Life Before Death II

I went to see my brother yesterday. He lives about an hour and a half away. I had not actually visited him since my sister died 3 years ago.

My middle daughter was with me and we had a nice visit with my brother, his wife and various other family members.

My bro is so kind hearted that even when he has not worked in a year and has only minimal income, his house is open to the family bums. He has two 30 something nephews living with him...not working...not contributing to the troubled household but selfishly mooching off a dying man. I asked him why; he really had no answer. I didn't pursue it as it seemed rather pointless but it makes me wonder.

I can't say my brother looked well; he didn't. He is 6'3'' and he now weighs 148 lbs. He says he will lose more weight if he decides to continue with radiation and chemo. I don't think he wants to go through it again. He seems to be ready to end all this pain and suffering. But even with all the pain, he was upbeat. He said his affairs are in order and he has taken care of things so his wife can go on living in their home. My sister-in-law said she isn't worried because she knows god will take care of her.

How am I? I don't know. I question my feelings everyday. I love my brother but the fact that he is dying has not shattered my life. It makes me wonder about my own health, since I am older than all but one of my siblings who have died. It makes me think about our growing up years..not all happy times, but we have not been close for a long time.

Am I cold-hearted? I hope not.

Friday, January 9, 2009

A Call to Arms

I am usually a happy person. Fairly satisfied with my financial station in life, I contribute to causes with which I concur. But today something has upset my satisfaction. I wish to have the resources of Bill Gates or Oprah Winfrey. Not to indulge myself in bobbles and bling but to finance a real defense of science. Here, is what got me going. And this.

It has already been said, better than I can but this is a cause I completely support.

Wednesday, January 7, 2009

Life Before Death

I just learned that the last of my three brothers is dying. He, like the other two, has cancer. It has metastasized and spread throughout his body. He is only 54. It is sad that his life is shortened but I, like him, have accepted the fact. There is nothing more to do.

Death is not new to me as I have experienced it many times in my life. I was the second born to a family of 8 children. Now our parents are gone and we are down to 4, soon to be three. But this post is not to elicit pity but to discuss the way we handle death.

My oldest daughter, a born again christian, learned of her uncle's illness and went hysterical. Really. She became so distraught she could not function. Why?

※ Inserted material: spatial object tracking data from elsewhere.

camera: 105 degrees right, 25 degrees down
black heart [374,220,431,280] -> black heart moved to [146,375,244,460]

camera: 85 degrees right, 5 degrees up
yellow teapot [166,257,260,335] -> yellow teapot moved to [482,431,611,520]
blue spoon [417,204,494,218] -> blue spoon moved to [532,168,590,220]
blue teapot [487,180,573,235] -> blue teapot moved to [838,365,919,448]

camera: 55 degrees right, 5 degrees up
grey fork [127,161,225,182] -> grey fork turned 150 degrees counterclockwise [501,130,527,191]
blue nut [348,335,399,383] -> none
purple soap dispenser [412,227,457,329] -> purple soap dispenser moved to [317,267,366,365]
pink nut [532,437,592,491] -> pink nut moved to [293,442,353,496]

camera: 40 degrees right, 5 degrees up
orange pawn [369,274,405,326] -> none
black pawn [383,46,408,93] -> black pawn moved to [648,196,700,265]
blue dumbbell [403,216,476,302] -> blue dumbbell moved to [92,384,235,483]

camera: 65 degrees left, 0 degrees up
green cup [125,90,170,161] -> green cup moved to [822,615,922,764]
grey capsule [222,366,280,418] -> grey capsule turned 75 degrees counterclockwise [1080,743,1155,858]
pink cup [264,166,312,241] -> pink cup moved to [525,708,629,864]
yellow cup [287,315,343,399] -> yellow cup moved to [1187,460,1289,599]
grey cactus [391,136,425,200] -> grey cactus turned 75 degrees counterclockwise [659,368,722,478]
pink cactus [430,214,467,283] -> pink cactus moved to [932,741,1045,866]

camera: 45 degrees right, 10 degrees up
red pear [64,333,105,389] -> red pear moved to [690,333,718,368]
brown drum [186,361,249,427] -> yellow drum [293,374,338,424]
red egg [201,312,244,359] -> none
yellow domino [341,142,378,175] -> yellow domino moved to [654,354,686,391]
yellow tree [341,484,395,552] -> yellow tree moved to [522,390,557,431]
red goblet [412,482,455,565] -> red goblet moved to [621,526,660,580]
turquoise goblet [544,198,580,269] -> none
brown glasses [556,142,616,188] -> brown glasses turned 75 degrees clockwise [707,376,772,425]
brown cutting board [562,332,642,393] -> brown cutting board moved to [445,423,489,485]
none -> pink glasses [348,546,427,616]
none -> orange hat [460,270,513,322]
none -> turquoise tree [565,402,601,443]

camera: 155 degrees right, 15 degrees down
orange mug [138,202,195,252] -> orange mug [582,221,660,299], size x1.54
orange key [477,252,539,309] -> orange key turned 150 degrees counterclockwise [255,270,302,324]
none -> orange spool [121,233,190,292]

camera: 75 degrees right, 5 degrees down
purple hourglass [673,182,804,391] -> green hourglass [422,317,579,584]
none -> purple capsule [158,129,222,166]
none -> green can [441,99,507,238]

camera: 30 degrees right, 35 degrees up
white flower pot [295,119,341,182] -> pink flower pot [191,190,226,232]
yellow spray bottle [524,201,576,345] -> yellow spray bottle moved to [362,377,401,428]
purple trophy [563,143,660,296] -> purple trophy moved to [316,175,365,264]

I really don't understand. She nor any of my children are close to my siblings; neither am I. We call once in a while, usually when someone is dying, but we rarely see each other. It has been that way for most of my life. I left home at 15 and never really went back.

Okay, so what does this have to do with anything?

Here goes...I am an atheist...I don't believe in an afterlife. When your dead your dead. My daughter is a self proclaimed born again christian. See where I'm going with this? I know there is nothing after death and I'm calm and accepting of the inevitable. My daughter, on the other hand, who believes that her uncle is going "to a better place" to be with Jesus, is unable to accept his death. She is praying non-stop. Why? It makes no sense to me.